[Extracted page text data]
= = =

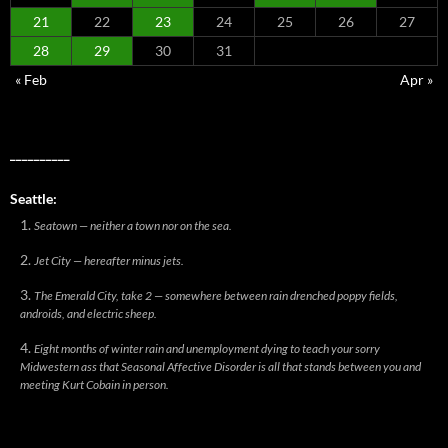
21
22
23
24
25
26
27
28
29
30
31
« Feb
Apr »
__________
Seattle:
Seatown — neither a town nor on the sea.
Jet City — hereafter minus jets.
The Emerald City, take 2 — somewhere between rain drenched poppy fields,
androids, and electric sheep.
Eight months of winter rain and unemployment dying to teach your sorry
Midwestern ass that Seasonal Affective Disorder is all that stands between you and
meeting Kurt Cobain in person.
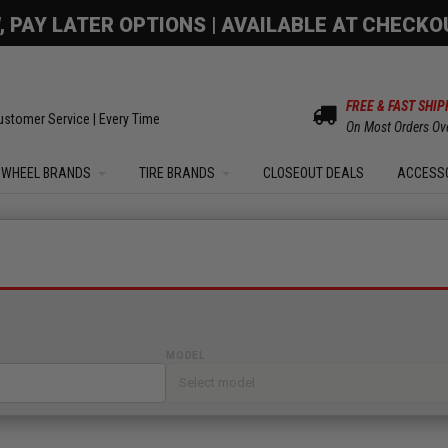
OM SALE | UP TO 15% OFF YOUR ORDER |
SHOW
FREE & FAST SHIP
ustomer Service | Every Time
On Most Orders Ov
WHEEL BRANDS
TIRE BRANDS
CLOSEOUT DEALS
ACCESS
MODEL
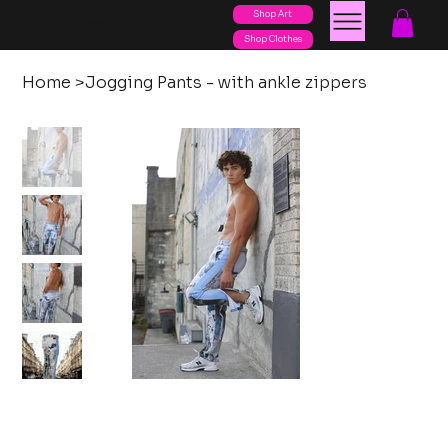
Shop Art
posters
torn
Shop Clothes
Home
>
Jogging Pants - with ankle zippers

= = =

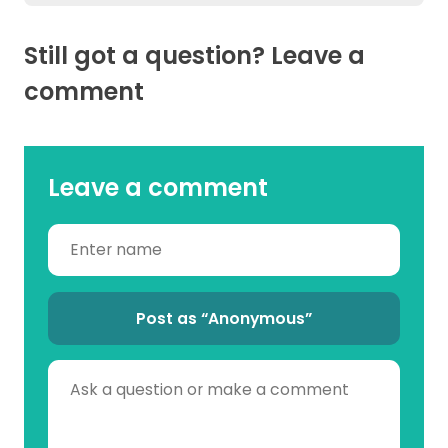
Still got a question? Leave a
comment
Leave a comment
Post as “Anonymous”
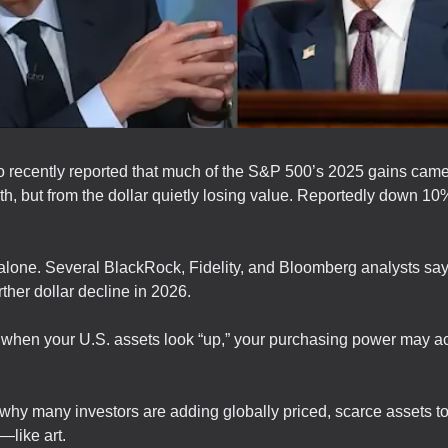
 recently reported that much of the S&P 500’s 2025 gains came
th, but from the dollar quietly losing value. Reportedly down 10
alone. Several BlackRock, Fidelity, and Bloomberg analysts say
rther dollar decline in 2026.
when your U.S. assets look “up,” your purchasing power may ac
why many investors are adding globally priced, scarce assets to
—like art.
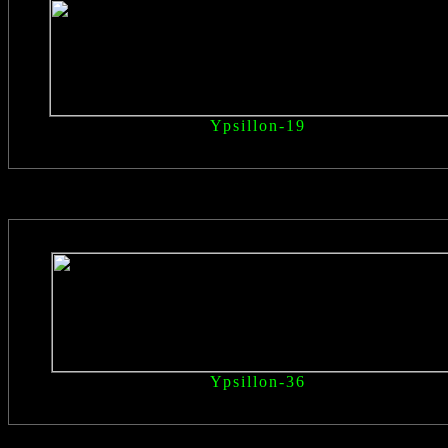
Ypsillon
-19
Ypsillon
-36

= = =

About this exercise.
Could you find every line in the records above that has the string "dollar" and copy it?

Answer to this task.
th, but from the dollar quietly losing value. Reportedly down 10
rther dollar decline in 2026.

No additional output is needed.